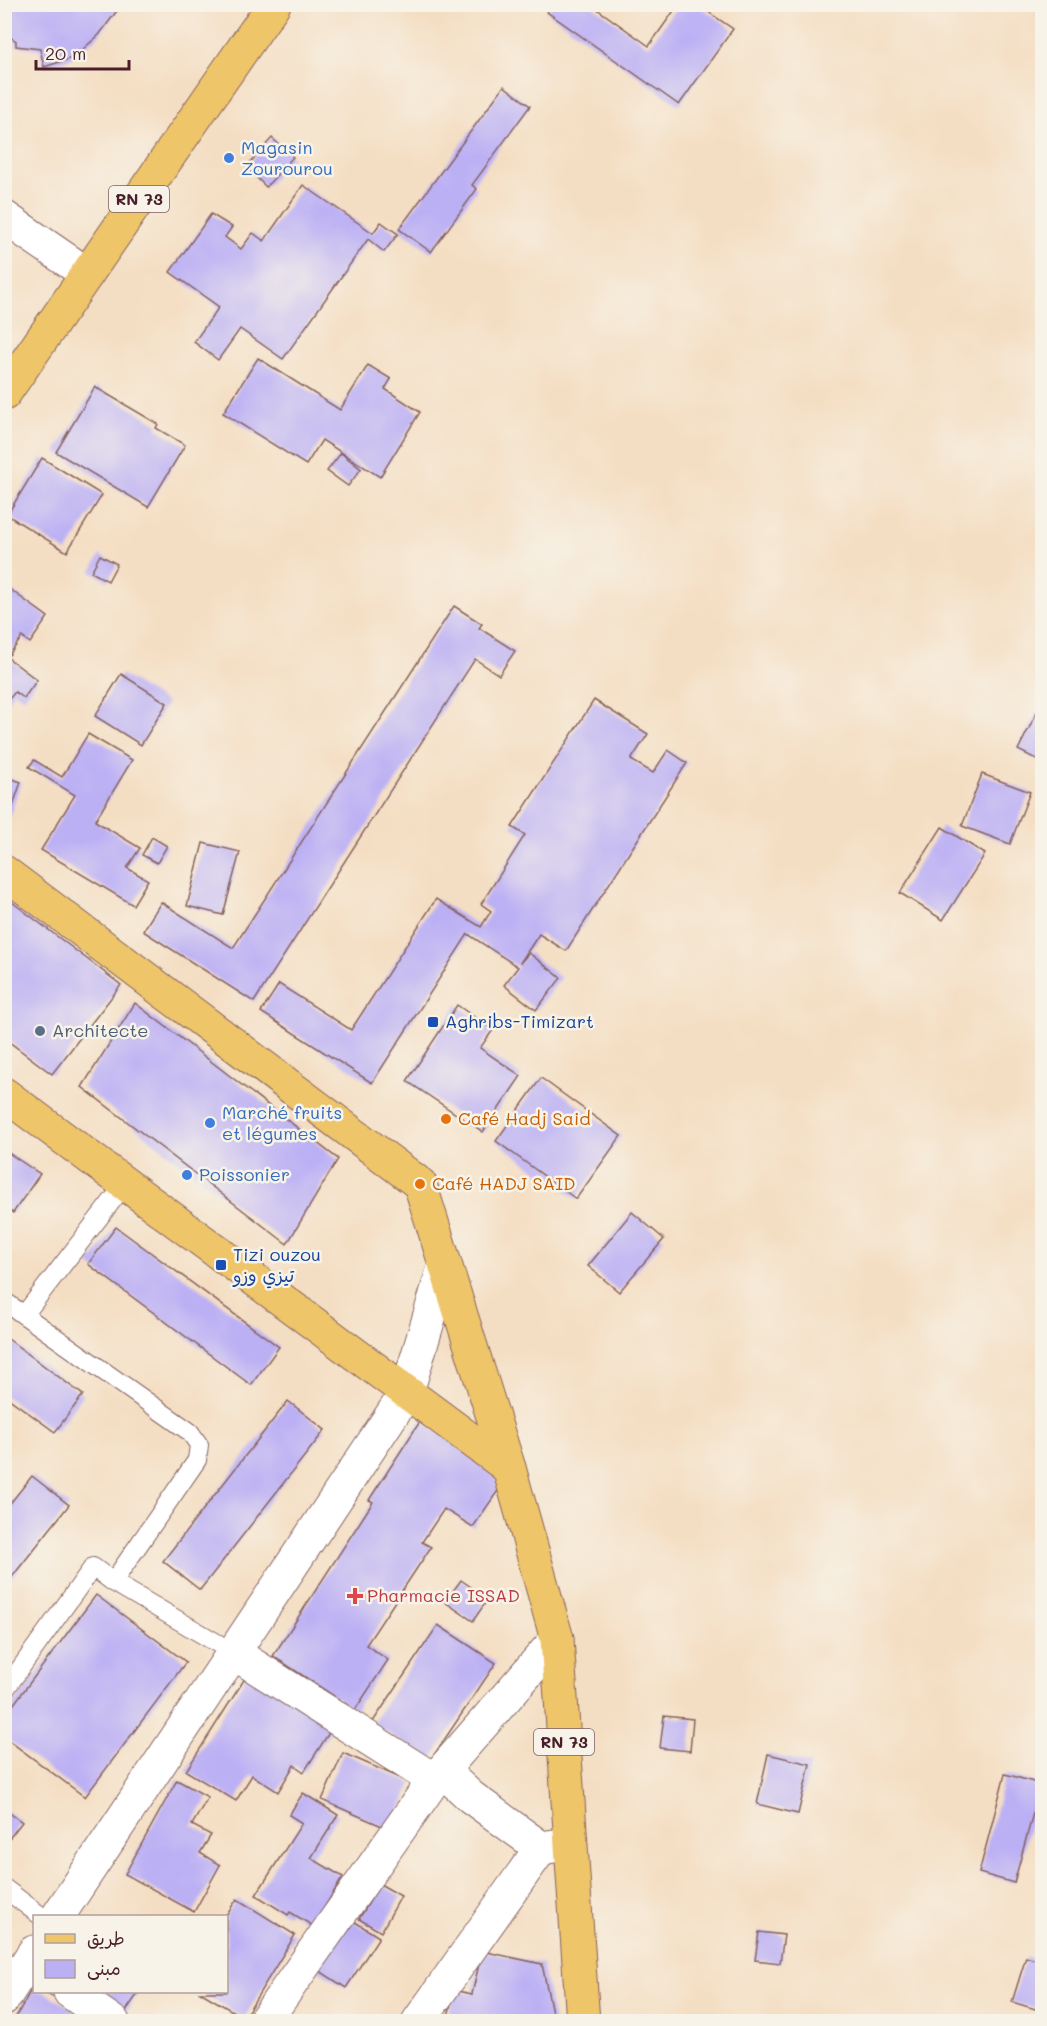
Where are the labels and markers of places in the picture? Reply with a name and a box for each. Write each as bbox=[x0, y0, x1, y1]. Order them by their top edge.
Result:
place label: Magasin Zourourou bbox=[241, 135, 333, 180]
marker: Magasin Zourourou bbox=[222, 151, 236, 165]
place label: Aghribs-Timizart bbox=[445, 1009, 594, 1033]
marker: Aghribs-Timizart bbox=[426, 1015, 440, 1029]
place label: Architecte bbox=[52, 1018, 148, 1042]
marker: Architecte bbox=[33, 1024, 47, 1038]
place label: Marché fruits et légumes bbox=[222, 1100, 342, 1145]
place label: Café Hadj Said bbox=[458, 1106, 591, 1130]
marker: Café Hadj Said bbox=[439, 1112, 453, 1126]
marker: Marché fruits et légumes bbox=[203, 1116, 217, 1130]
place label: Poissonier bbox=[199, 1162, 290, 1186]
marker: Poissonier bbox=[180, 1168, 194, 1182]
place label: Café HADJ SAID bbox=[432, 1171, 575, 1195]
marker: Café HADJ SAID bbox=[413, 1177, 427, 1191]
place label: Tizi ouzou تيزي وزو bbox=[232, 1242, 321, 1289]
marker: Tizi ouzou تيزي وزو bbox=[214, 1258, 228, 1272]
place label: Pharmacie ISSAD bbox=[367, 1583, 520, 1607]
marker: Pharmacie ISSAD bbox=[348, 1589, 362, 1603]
==========
— Work item —
Each entry must be retyped word for word, with every image omitted.

— Written answer —
Where are the labels and markers of places in the picture? Reply with a name and a box for each. Write each as bbox=[x0, y0, x1, y1]. Order them by their top edge.
Result:
place label: Magasin Zourourou bbox=[241, 135, 333, 180]
marker: Magasin Zourourou bbox=[222, 151, 236, 165]
place label: Aghribs-Timizart bbox=[445, 1009, 594, 1033]
marker: Aghribs-Timizart bbox=[426, 1015, 440, 1029]
place label: Architecte bbox=[52, 1018, 148, 1042]
marker: Architecte bbox=[33, 1024, 47, 1038]
place label: Marché fruits et légumes bbox=[222, 1100, 342, 1145]
place label: Café Hadj Said bbox=[458, 1106, 591, 1130]
marker: Café Hadj Said bbox=[439, 1112, 453, 1126]
marker: Marché fruits et légumes bbox=[203, 1116, 217, 1130]
place label: Poissonier bbox=[199, 1162, 290, 1186]
marker: Poissonier bbox=[180, 1168, 194, 1182]
place label: Café HADJ SAID bbox=[432, 1171, 575, 1195]
marker: Café HADJ SAID bbox=[413, 1177, 427, 1191]
place label: Tizi ouzou تيزي وزو bbox=[232, 1242, 321, 1289]
marker: Tizi ouzou تيزي وزو bbox=[214, 1258, 228, 1272]
place label: Pharmacie ISSAD bbox=[367, 1583, 520, 1607]
marker: Pharmacie ISSAD bbox=[348, 1589, 362, 1603]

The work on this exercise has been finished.